■ Camera metadata records:
•••

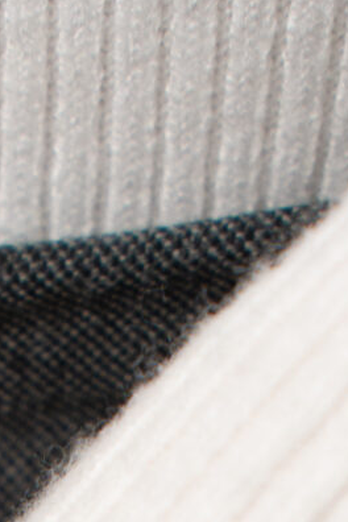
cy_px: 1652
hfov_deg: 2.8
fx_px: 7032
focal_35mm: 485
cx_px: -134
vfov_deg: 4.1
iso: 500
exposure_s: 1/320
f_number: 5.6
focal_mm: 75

•••

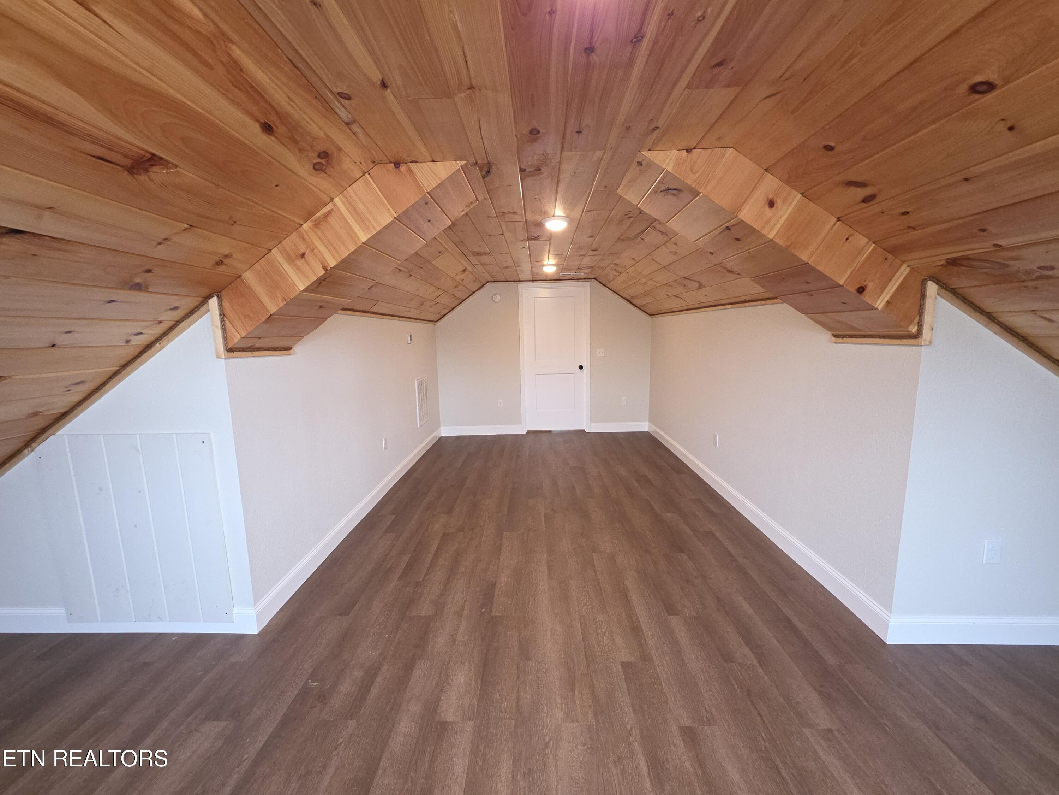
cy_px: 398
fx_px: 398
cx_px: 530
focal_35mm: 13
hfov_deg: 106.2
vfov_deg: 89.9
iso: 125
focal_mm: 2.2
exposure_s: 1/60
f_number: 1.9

•••

■ Exercise objective:
All that belongs in your answer is the stretch of entries above from the line with "cy_px: 1652" through the line with "focal_mm: 75", printed exactly.

■ Task response:
cy_px: 1652
hfov_deg: 2.8
fx_px: 7032
focal_35mm: 485
cx_px: -134
vfov_deg: 4.1
iso: 500
exposure_s: 1/320
f_number: 5.6
focal_mm: 75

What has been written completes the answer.